No mais recente balanço das vítimas mortais, o ministério detalhou que dos 273 mortos, 137 ocorreram na Cidade do México, 73 em Morelos, 43 em Puebla, 13 no Estado do México, seis em Guerrero e um em Oaxaca.

“O número de vitimas está a mudar constantemente, à medida que os trabalhos de resgate e remoção de detritos continuam a decorrer. A maquinaria é apenas usada na limpeza e não em estruturas colapsadas”, refere em comunicado.

O secretário da Administração mexicano, Miguel Osorio Chong, disse que as operações de busca “não vão parar até se conseguir a localização e o resgate” dos desaparecidos, que “muito possivelmente estão entre os escombros” dos muitos edifícios que colapsaram devido ao sismo.

O governante mexicano referiu que os desaparecidos são “pouco mais de uma centena”.

A Marinha mexicana desmentiu, entretanto, a presença de uma menina com vida sob os escombros de uma escola na Cidade do México, depois de as operações para a resgatar terem emocionado o país e o mundo.

O epicentro do sismo, de magnitude 7,1 na escala de Richter, que ocorreu na terça-feira às 13:14 (19:14 em Lisboa), foi registado na fronteira do Estado de Puebla e Morelos (centro), a 51 quilómetros de profundidade, segundo o centro geológico norte-americano (USGS).

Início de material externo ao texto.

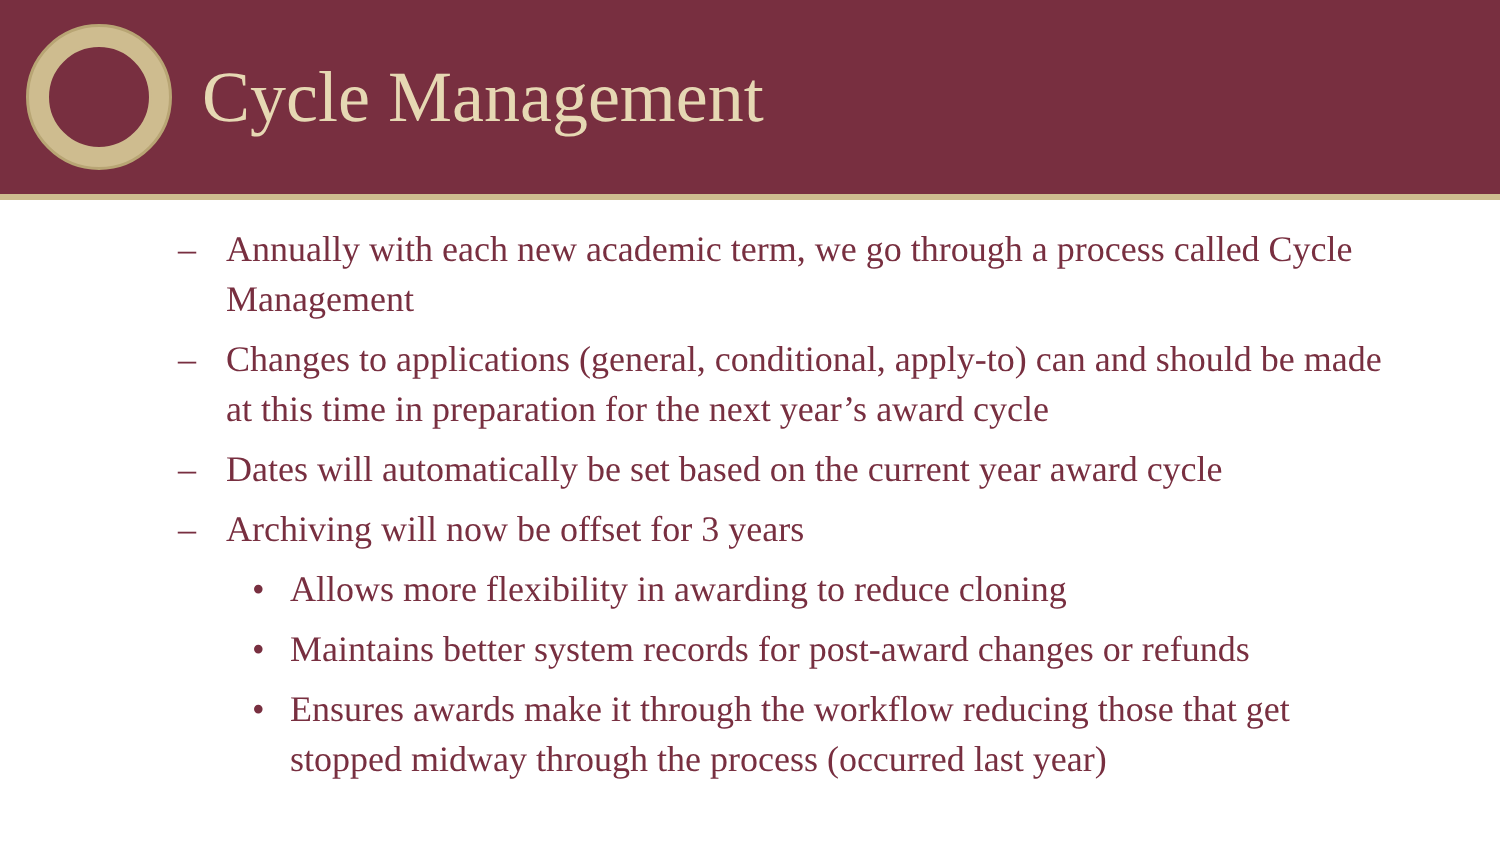Cycle Management
– Annually with each new academic term, we go through a process called Cycle Management
– Changes to applications (general, conditional, apply-to) can and should be made at this time in preparation for the next year’s award cycle
– Dates will automatically be set based on the current year award cycle
– Archiving will now be offset for 3 years
• Allows more flexibility in awarding to reduce cloning
• Maintains better system records for post-award changes or refunds
• Ensures awards make it through the workflow reducing those that get stopped midway through the process (occurred last year)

O terramoto ocorreu depois de, no passado dia 07, um sismo de magnitude 8,2 – o mais forte desde 1932 -, ter causado 98 mortos no sul do país.

O abalo de terça-feira, que causou o pânico na população, coincidiu com o 32.º aniversário do forte sismo que provocou milhares de mortos em 1985 e foi registado apenas duas horas depois de um simulacro de terramoto em todo o país.